=== FRAGMENTO DE PÁGINA ===

Lo bueno de la literatura estadounidense es que nunca deja de crecer; lo malo de la literatura estadounidense es, también, que nunca deja de crecer; lo cual complica su pleno disfrute y su consumo. Siempre hay alguien por desenterrar y dentro de cinco minutos nacerá un nuevo genio. La dificultad se hace todavía más evidente cuando se trata de organizar —de intentar organizar— ránkings, cuadros sinópticos, listas, etc. No hay sitio que alcance; porque la literatura estadounidense siempre suma y rara vez resta. Así Moby Dick continúa siendo la novela más moderna; La letra escarlata no ha dejado de reinventar el puritanismo pagano valiéndose del tótem/tabú del adulterio; Huckleberry Finn conserva su posición jerárquica en tanto road novel; Henry James sigue recreando "lo europeo". Y la tríada de Fitzgerald & Faulkner & Hemingway (que suena como un bufete de abogados implacables) ganó, gana y ganará todos los casos. Jack Kerouac continúa en el camino y Salinger es más influyente que nunca desde su invisibilidad. Los espectros más o menos recientes de Saul Bellow, John Cheever, Donald Barthelme, Raymond Carver y Bernard Malamud y Stanley Elkin y Richard Yates y William Gaddis y Philip K. Dick siguen asustando inmejorablemente y como si fuera la primera noche. Cormac McCarthy y James Ellroy parecen tener cada vez mejor puntería y Don DeLillo y Thomas Pynchon no han perdido el respeto de los jóvenes. El culto a nombres como David Gates y Lee K. Abbott y Stephen Millhauser y Barry Hannah y Colin Harrison suma cada vez más fieles. Richard Russo y John Irving no dejan de divertirse con la novela decimonónica adaptada a nuestros días; Richard Ford y Tobías Wolf y Sam Shepard no piensan renunciar a la exploración de las tierras baldías del homo americanis y Philip Roth y John Updike cada día escriben mejor. Hay sitio para todos; hasta para el autor de la más grande novela americana: Lolita de Vladimir Nabokov.
De ahí, insisto, que haya algo paradójico a la hora de hablar de una nueva narrativa estadounidense porque —por intención y definición— la literatura estadounidense aparece desde siempre y para siempre inevitablemente ligada a la idea de la novedad sin por eso desatender a sus fuentes; la literatura estadounidese siempre fue nueva y nunca dejará de serlo. Hay que pensar en un mismo tren con cada vez más vagones y más kilómetros de rieles por delante y por detrás. Hay que pensar en muchas estaciones y trayectos posibles.
Lo que no impide la apuesta de una antología personal del aquí y el ahora en veinticinco libros y sus autores (en orden alfabético) que a su vez comprenda a tantos otros inevitables e imprescindibles. Y aquí vienen (de existir traducción, el título figura en castellano) y, seguro, dentro de un mes serán muchos más.

=== INFORMACIÓN EXTRAÍDA ===

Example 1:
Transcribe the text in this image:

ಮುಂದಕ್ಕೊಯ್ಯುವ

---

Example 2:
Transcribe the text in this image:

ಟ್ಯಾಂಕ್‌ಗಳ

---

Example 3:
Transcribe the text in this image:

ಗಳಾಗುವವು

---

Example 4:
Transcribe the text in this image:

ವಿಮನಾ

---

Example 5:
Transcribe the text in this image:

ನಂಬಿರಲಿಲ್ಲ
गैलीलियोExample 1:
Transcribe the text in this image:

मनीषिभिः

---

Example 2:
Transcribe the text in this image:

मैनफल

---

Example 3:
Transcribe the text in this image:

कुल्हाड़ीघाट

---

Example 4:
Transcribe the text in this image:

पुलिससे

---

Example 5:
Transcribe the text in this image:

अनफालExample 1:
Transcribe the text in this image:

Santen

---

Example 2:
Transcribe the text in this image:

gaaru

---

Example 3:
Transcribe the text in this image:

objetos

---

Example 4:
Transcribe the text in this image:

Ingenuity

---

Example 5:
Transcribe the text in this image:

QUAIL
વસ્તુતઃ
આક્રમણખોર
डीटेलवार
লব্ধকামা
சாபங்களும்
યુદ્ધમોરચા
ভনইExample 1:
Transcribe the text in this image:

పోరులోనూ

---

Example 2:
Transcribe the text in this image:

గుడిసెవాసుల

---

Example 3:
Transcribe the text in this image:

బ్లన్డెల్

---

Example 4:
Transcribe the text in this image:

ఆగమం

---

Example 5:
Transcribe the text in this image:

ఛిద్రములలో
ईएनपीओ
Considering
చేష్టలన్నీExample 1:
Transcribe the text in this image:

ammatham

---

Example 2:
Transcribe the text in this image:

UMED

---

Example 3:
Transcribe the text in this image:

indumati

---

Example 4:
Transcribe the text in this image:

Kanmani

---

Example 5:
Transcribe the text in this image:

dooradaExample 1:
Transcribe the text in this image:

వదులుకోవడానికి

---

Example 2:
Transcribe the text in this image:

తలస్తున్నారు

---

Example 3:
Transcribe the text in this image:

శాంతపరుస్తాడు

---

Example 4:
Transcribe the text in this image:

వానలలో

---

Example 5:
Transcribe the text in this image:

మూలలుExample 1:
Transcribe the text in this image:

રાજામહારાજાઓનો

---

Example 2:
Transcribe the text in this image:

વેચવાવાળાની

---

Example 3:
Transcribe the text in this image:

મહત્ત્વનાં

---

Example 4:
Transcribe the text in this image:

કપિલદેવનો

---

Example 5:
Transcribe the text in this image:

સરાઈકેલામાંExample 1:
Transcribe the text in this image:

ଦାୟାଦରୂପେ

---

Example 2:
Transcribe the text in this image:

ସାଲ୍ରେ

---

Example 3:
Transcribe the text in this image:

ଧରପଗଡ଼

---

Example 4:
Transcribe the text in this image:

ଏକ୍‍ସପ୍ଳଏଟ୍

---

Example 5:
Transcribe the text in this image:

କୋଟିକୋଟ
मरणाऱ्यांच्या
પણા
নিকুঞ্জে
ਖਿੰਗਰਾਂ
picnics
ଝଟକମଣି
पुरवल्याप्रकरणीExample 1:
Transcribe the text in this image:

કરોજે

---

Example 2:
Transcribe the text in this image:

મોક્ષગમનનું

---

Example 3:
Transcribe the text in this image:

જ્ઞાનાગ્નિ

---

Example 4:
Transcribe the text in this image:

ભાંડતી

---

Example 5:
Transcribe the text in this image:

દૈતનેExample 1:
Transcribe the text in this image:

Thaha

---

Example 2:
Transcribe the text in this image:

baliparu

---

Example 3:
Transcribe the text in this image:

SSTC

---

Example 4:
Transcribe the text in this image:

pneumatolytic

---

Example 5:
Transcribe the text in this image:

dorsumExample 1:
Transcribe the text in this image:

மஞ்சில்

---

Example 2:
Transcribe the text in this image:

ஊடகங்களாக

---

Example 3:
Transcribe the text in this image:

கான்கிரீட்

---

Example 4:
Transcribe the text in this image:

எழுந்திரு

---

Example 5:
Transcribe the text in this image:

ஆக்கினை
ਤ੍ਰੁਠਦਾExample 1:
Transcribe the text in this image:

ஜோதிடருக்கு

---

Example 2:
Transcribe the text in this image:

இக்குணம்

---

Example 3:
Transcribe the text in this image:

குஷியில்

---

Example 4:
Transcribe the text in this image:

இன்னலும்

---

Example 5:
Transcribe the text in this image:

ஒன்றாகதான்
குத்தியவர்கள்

===

# REQUISITOS
Reproduce tal cual el texto sobre la literatura estadounidense entre "De ahí, insisto, que" y "serán muchos más.", ambos incluidos.

# LA SOLUCIÓN
De ahí, insisto, que haya algo paradójico a la hora de hablar de una nueva narrativa estadounidense porque —por intención y definición— la literatura estadounidense aparece desde siempre y para siempre inevitablemente ligada a la idea de la novedad sin por eso desatender a sus fuentes; la literatura estadounidese siempre fue nueva y nunca dejará de serlo. Hay que pensar en un mismo tren con cada vez más vagones y más kilómetros de rieles por delante y por detrás. Hay que pensar en muchas estaciones y trayectos posibles.
Lo que no impide la apuesta de una antología personal del aquí y el ahora en veinticinco libros y sus autores (en orden alfabético) que a su vez comprenda a tantos otros inevitables e imprescindibles. Y aquí vienen (de existir traducción, el título figura en castellano) y, seguro, dentro de un mes serán muchos más.